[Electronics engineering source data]
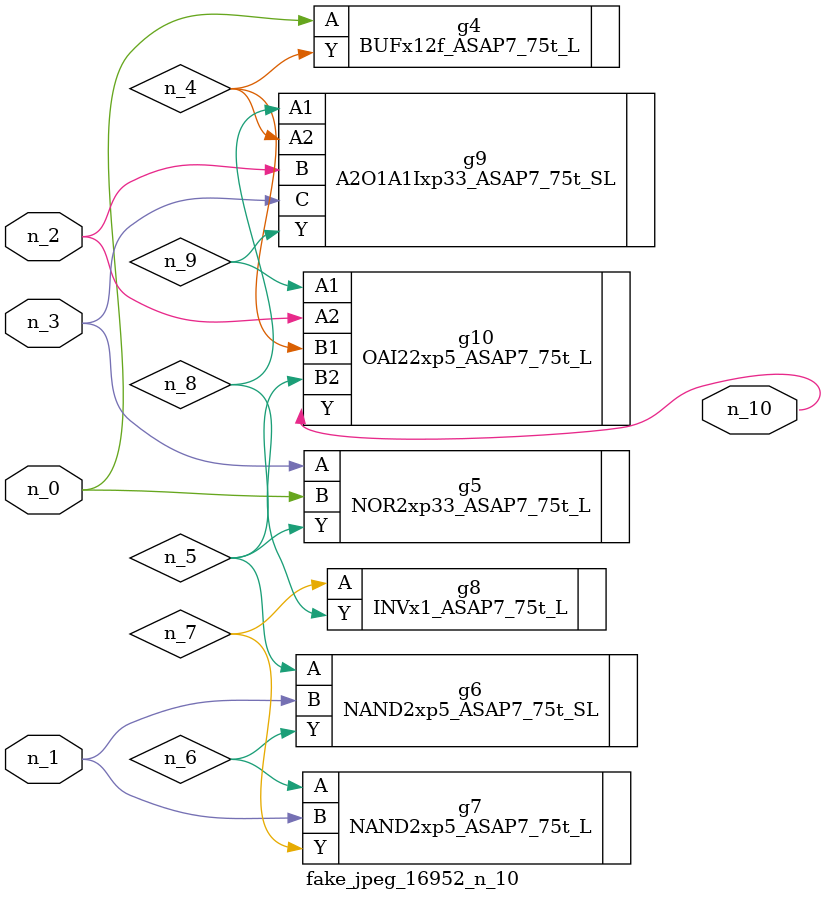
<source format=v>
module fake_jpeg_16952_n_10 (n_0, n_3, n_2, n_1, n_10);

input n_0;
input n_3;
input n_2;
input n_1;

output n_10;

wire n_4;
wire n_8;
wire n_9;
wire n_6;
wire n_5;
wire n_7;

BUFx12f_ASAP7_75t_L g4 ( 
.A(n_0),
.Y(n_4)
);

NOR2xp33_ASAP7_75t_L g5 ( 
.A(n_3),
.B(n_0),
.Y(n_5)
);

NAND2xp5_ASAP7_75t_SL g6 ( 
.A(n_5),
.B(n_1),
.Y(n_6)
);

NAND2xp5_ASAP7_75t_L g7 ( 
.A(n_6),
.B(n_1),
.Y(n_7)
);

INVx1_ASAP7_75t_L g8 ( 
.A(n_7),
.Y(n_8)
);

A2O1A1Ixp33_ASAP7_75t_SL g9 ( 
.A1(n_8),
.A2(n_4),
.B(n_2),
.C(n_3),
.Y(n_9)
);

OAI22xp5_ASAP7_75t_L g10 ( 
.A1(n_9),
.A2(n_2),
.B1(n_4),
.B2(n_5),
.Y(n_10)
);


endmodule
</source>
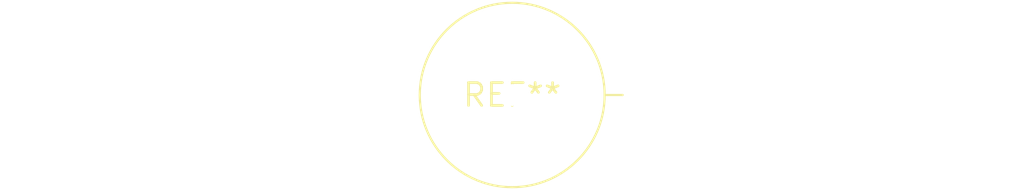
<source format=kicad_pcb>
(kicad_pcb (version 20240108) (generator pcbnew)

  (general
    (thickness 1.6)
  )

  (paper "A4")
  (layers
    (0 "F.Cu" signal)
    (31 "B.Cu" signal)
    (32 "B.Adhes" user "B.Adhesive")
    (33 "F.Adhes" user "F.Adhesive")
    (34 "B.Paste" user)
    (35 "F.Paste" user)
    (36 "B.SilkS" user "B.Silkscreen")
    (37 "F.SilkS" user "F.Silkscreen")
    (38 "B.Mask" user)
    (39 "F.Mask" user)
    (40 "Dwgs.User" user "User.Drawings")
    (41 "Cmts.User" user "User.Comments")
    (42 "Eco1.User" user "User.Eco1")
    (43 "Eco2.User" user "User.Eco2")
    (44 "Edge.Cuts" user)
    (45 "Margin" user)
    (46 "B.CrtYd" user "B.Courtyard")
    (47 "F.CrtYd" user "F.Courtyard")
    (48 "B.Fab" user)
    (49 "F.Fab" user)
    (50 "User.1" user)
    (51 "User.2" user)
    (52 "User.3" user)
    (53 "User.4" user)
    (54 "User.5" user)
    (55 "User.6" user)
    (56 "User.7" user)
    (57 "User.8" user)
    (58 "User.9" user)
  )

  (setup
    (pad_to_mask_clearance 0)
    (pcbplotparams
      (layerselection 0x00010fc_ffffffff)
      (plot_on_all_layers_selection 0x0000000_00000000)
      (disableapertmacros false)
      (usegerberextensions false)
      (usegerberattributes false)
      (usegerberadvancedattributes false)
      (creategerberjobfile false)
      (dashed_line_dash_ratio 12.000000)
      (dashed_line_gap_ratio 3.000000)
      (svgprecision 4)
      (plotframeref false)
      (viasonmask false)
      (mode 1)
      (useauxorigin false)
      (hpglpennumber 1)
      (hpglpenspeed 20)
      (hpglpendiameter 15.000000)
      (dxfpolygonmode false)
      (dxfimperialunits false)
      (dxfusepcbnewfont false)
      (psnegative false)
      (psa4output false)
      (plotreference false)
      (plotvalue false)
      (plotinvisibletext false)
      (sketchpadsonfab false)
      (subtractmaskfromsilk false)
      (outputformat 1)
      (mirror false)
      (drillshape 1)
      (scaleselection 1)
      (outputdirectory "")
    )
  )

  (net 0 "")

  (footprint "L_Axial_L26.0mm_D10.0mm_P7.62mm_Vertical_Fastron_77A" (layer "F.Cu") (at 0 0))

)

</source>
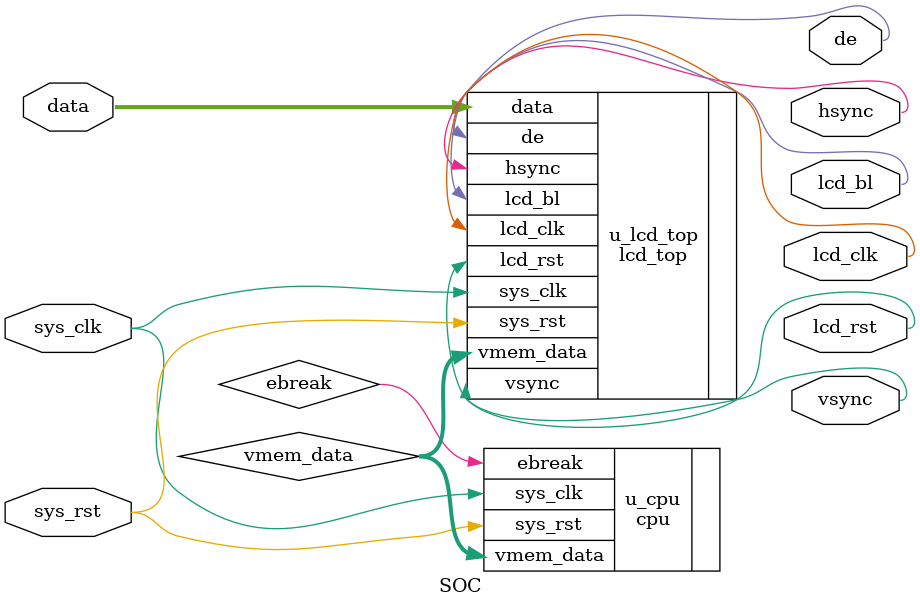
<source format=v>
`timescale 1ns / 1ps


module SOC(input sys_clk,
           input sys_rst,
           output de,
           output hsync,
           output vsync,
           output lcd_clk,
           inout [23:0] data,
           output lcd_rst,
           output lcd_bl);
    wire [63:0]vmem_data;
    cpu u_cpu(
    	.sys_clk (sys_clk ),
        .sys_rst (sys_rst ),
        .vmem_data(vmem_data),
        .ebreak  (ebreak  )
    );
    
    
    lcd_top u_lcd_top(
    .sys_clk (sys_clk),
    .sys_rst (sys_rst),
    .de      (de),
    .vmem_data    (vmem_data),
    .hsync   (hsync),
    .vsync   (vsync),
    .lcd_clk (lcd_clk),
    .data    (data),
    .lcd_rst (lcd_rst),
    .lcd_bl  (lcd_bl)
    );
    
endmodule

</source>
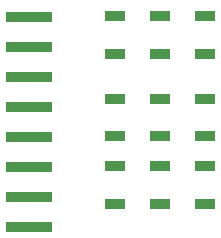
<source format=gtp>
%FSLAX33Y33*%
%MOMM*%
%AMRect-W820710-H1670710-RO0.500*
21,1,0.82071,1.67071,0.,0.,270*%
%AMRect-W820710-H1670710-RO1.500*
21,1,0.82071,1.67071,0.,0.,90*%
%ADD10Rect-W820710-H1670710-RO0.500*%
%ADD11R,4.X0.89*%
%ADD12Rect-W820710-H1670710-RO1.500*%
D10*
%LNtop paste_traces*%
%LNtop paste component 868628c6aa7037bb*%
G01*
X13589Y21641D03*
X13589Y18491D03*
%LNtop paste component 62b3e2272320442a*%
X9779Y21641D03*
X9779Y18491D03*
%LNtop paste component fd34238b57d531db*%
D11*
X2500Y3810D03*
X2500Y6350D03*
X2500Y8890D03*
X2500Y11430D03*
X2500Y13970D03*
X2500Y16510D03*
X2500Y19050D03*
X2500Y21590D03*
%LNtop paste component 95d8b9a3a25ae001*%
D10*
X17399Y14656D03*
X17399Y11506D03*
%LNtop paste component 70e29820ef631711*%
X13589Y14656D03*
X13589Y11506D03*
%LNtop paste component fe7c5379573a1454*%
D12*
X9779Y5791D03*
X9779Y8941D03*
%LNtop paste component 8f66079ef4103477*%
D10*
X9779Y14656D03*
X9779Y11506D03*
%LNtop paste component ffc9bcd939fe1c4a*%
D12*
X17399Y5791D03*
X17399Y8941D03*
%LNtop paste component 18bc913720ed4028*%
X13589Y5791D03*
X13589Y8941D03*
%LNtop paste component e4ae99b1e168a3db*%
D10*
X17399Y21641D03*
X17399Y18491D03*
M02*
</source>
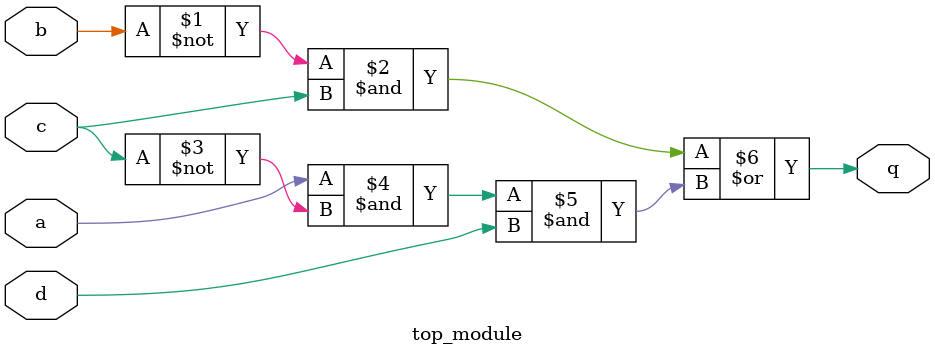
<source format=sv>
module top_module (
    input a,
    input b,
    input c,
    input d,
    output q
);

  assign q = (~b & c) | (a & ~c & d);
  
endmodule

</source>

▶ **TASK INSTRUCTIONS**:
Go through the entries and retype each one exactly, skipping any image.

▶ **OUTPUT BELOW**:
<source format=v>
module fake_jpeg_16952_n_10 (n_0, n_3, n_2, n_1, n_10);

input n_0;
input n_3;
input n_2;
input n_1;

output n_10;

wire n_4;
wire n_8;
wire n_9;
wire n_6;
wire n_5;
wire n_7;

BUFx12f_ASAP7_75t_L g4 ( 
.A(n_0),
.Y(n_4)
);

NOR2xp33_ASAP7_75t_L g5 ( 
.A(n_3),
.B(n_0),
.Y(n_5)
);

NAND2xp5_ASAP7_75t_SL g6 ( 
.A(n_5),
.B(n_1),
.Y(n_6)
);

NAND2xp5_ASAP7_75t_L g7 ( 
.A(n_6),
.B(n_1),
.Y(n_7)
);

INVx1_ASAP7_75t_L g8 ( 
.A(n_7),
.Y(n_8)
);

A2O1A1Ixp33_ASAP7_75t_SL g9 ( 
.A1(n_8),
.A2(n_4),
.B(n_2),
.C(n_3),
.Y(n_9)
);

OAI22xp5_ASAP7_75t_L g10 ( 
.A1(n_9),
.A2(n_2),
.B1(n_4),
.B2(n_5),
.Y(n_10)
);


endmodule
</source>
<source format=kicad_pcb>
(kicad_pcb (version 20240108) (generator pcbnew)

  (general
    (thickness 1.6)
  )

  (paper "A4")
  (layers
    (0 "F.Cu" signal)
    (31 "B.Cu" signal)
    (32 "B.Adhes" user "B.Adhesive")
    (33 "F.Adhes" user "F.Adhesive")
    (34 "B.Paste" user)
    (35 "F.Paste" user)
    (36 "B.SilkS" user "B.Silkscreen")
    (37 "F.SilkS" user "F.Silkscreen")
    (38 "B.Mask" user)
    (39 "F.Mask" user)
    (40 "Dwgs.User" user "User.Drawings")
    (41 "Cmts.User" user "User.Comments")
    (42 "Eco1.User" user "User.Eco1")
    (43 "Eco2.User" user "User.Eco2")
    (44 "Edge.Cuts" user)
    (45 "Margin" user)
    (46 "B.CrtYd" user "B.Courtyard")
    (47 "F.CrtYd" user "F.Courtyard")
    (48 "B.Fab" user)
    (49 "F.Fab" user)
    (50 "User.1" user)
    (51 "User.2" user)
    (52 "User.3" user)
    (53 "User.4" user)
    (54 "User.5" user)
    (55 "User.6" user)
    (56 "User.7" user)
    (57 "User.8" user)
    (58 "User.9" user)
  )

  (setup
    (pad_to_mask_clearance 0)
    (pcbplotparams
      (layerselection 0x00010fc_ffffffff)
      (plot_on_all_layers_selection 0x0000000_00000000)
      (disableapertmacros false)
      (usegerberextensions false)
      (usegerberattributes false)
      (usegerberadvancedattributes false)
      (creategerberjobfile false)
      (dashed_line_dash_ratio 12.000000)
      (dashed_line_gap_ratio 3.000000)
      (svgprecision 4)
      (plotframeref false)
      (viasonmask false)
      (mode 1)
      (useauxorigin false)
      (hpglpennumber 1)
      (hpglpenspeed 20)
      (hpglpendiameter 15.000000)
      (dxfpolygonmode false)
      (dxfimperialunits false)
      (dxfusepcbnewfont false)
      (psnegative false)
      (psa4output false)
      (plotreference false)
      (plotvalue false)
      (plotinvisibletext false)
      (sketchpadsonfab false)
      (subtractmaskfromsilk false)
      (outputformat 1)
      (mirror false)
      (drillshape 1)
      (scaleselection 1)
      (outputdirectory "")
    )
  )

  (net 0 "")

  (footprint "L_Axial_L26.0mm_D10.0mm_P7.62mm_Vertical_Fastron_77A" (layer "F.Cu") (at 0 0))

)

</source>
<source format=v>
`timescale 1ns / 1ps


module SOC(input sys_clk,
           input sys_rst,
           output de,
           output hsync,
           output vsync,
           output lcd_clk,
           inout [23:0] data,
           output lcd_rst,
           output lcd_bl);
    wire [63:0]vmem_data;
    cpu u_cpu(
    	.sys_clk (sys_clk ),
        .sys_rst (sys_rst ),
        .vmem_data(vmem_data),
        .ebreak  (ebreak  )
    );
    
    
    lcd_top u_lcd_top(
    .sys_clk (sys_clk),
    .sys_rst (sys_rst),
    .de      (de),
    .vmem_data    (vmem_data),
    .hsync   (hsync),
    .vsync   (vsync),
    .lcd_clk (lcd_clk),
    .data    (data),
    .lcd_rst (lcd_rst),
    .lcd_bl  (lcd_bl)
    );
    
endmodule

</source>
<source format=gtp>
%FSLAX33Y33*%
%MOMM*%
%AMRect-W820710-H1670710-RO0.500*
21,1,0.82071,1.67071,0.,0.,270*%
%AMRect-W820710-H1670710-RO1.500*
21,1,0.82071,1.67071,0.,0.,90*%
%ADD10Rect-W820710-H1670710-RO0.500*%
%ADD11R,4.X0.89*%
%ADD12Rect-W820710-H1670710-RO1.500*%
D10*
%LNtop paste_traces*%
%LNtop paste component 868628c6aa7037bb*%
G01*
X13589Y21641D03*
X13589Y18491D03*
%LNtop paste component 62b3e2272320442a*%
X9779Y21641D03*
X9779Y18491D03*
%LNtop paste component fd34238b57d531db*%
D11*
X2500Y3810D03*
X2500Y6350D03*
X2500Y8890D03*
X2500Y11430D03*
X2500Y13970D03*
X2500Y16510D03*
X2500Y19050D03*
X2500Y21590D03*
%LNtop paste component 95d8b9a3a25ae001*%
D10*
X17399Y14656D03*
X17399Y11506D03*
%LNtop paste component 70e29820ef631711*%
X13589Y14656D03*
X13589Y11506D03*
%LNtop paste component fe7c5379573a1454*%
D12*
X9779Y5791D03*
X9779Y8941D03*
%LNtop paste component 8f66079ef4103477*%
D10*
X9779Y14656D03*
X9779Y11506D03*
%LNtop paste component ffc9bcd939fe1c4a*%
D12*
X17399Y5791D03*
X17399Y8941D03*
%LNtop paste component 18bc913720ed4028*%
X13589Y5791D03*
X13589Y8941D03*
%LNtop paste component e4ae99b1e168a3db*%
D10*
X17399Y21641D03*
X17399Y18491D03*
M02*
</source>
<source format=sv>
module top_module (
    input a,
    input b,
    input c,
    input d,
    output q
);

  assign q = (~b & c) | (a & ~c & d);
  
endmodule

</source>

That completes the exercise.